WORK ITEM: Only lines with the string "built" are wanted. Pull them out of the data.

SUPPLIED MATERIAL:
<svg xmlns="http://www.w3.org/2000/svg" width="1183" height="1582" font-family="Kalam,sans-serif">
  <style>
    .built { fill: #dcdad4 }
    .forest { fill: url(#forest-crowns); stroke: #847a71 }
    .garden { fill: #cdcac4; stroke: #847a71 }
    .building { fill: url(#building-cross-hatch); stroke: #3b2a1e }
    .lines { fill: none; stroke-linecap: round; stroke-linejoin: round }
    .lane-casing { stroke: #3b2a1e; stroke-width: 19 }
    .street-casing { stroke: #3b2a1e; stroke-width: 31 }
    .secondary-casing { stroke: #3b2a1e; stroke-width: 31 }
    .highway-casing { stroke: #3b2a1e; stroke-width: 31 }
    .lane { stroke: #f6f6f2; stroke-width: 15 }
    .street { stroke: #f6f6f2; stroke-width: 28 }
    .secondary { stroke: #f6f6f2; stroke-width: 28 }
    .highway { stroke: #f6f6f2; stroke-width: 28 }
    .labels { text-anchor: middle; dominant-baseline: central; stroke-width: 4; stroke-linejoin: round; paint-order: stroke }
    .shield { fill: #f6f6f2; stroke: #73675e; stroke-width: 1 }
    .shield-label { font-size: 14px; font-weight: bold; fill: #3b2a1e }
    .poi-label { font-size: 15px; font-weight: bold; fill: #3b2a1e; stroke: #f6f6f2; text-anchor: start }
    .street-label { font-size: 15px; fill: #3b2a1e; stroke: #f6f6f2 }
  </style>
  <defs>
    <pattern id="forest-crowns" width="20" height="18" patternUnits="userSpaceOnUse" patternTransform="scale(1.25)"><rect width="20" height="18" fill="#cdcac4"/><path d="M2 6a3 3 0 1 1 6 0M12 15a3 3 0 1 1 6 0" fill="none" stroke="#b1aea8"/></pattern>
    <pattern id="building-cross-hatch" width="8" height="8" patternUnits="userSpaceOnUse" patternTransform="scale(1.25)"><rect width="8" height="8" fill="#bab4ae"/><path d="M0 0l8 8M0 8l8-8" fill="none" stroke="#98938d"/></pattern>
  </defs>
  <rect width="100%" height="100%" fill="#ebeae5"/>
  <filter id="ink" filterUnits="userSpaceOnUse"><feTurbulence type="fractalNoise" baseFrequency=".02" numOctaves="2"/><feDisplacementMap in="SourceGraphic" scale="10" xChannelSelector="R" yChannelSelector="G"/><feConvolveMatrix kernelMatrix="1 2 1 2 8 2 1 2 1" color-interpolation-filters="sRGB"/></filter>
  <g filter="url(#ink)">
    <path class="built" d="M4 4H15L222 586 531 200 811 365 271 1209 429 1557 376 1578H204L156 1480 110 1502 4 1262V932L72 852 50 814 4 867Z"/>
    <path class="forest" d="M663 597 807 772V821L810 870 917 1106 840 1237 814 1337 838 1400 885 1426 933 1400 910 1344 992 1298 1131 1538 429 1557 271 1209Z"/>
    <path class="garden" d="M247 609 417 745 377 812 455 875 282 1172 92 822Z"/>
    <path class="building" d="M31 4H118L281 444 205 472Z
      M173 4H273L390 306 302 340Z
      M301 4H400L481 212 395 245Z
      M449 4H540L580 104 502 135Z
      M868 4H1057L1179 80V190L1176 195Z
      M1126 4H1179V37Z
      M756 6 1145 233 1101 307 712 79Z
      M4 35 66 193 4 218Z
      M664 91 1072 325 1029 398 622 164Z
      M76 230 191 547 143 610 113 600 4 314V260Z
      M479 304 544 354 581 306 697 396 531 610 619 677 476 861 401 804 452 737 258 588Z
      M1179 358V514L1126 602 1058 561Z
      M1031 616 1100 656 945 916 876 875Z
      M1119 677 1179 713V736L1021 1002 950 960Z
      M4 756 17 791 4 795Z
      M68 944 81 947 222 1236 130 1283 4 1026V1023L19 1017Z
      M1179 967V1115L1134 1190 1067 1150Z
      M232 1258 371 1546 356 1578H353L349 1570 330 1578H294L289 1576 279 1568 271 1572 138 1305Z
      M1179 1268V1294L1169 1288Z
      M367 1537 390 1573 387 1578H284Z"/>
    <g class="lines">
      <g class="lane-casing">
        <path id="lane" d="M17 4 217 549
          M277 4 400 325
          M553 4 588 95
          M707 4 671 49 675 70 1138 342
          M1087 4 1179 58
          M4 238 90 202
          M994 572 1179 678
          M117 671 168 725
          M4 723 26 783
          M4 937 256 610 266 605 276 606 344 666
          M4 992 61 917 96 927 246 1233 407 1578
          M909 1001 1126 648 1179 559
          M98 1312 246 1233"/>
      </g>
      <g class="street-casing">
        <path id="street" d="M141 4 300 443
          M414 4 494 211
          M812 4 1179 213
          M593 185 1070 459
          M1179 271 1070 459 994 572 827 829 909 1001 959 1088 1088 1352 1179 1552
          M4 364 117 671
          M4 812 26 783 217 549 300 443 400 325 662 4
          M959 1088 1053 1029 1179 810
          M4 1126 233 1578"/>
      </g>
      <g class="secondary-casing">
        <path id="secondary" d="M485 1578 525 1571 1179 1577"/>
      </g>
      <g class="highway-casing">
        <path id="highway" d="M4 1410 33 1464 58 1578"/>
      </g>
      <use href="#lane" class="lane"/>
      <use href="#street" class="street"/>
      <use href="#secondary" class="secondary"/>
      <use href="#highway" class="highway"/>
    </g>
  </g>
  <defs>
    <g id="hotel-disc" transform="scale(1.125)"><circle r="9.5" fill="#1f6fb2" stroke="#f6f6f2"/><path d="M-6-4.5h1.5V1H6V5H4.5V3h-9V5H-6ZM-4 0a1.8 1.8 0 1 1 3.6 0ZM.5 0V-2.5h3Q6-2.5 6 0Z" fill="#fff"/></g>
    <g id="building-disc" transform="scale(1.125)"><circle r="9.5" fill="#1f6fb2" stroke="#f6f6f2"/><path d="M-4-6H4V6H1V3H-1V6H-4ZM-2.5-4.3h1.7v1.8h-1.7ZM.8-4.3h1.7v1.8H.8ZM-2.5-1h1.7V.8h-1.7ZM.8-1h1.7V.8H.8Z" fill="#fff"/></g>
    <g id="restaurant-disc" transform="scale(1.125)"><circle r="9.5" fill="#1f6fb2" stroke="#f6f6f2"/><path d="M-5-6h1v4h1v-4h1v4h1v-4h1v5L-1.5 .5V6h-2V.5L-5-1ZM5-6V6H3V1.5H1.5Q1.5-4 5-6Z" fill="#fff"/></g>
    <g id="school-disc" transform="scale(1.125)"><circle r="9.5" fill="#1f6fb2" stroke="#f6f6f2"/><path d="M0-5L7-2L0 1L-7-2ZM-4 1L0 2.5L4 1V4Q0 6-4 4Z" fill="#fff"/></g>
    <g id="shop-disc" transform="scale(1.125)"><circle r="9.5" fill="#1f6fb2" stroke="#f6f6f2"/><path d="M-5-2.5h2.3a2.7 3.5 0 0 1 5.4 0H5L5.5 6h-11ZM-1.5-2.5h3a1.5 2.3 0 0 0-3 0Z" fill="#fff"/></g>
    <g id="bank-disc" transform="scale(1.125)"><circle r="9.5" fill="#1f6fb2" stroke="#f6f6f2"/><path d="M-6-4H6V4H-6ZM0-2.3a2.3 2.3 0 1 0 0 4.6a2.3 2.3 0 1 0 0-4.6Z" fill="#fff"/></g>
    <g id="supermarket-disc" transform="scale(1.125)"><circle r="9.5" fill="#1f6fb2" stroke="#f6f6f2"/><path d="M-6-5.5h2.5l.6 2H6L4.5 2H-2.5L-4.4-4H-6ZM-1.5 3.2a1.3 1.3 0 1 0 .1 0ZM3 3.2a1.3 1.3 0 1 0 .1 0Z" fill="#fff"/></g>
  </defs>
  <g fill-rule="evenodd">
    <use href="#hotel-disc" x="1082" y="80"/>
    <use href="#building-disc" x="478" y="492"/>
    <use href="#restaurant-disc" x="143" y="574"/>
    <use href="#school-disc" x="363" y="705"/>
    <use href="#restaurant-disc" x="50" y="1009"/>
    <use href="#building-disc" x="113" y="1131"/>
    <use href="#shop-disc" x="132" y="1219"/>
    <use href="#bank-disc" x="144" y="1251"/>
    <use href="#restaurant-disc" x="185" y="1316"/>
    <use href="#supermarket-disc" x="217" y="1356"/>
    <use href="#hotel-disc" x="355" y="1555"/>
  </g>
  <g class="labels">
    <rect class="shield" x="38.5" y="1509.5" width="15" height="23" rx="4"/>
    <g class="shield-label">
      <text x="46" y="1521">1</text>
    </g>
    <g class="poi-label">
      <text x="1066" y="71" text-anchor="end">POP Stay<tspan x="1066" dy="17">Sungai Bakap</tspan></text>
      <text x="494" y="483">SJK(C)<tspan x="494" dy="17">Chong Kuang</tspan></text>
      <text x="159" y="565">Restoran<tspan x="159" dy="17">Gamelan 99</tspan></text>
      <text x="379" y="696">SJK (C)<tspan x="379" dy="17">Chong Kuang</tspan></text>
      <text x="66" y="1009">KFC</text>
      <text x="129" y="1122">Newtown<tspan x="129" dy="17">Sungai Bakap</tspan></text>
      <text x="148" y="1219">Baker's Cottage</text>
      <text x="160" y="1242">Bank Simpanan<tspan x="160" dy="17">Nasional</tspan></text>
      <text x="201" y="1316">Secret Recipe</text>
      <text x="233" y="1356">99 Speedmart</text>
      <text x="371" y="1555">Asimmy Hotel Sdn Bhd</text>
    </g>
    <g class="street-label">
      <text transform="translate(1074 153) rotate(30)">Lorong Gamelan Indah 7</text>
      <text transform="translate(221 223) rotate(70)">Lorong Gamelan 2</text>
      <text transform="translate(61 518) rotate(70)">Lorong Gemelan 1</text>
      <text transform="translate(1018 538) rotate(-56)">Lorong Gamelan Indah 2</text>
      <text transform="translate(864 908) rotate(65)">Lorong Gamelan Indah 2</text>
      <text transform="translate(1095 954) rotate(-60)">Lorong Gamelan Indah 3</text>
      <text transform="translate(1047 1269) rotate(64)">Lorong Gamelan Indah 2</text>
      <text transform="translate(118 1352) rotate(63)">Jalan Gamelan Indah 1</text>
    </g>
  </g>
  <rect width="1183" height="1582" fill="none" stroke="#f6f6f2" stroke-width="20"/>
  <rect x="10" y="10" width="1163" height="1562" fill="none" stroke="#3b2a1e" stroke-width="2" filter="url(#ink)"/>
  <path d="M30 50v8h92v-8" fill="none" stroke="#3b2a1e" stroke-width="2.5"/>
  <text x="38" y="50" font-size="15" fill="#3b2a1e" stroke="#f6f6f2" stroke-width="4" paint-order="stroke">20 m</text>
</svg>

ANSWER TO THIS TASK:
    .built { fill: #dcdad4 }
    <path class="built" d="M4 4H15L222 586 531 200 811 365 271 1209 429 1557 376 1578H204L156 1480 110 1502 4 1262V932L72 852 50 814 4 867Z"/>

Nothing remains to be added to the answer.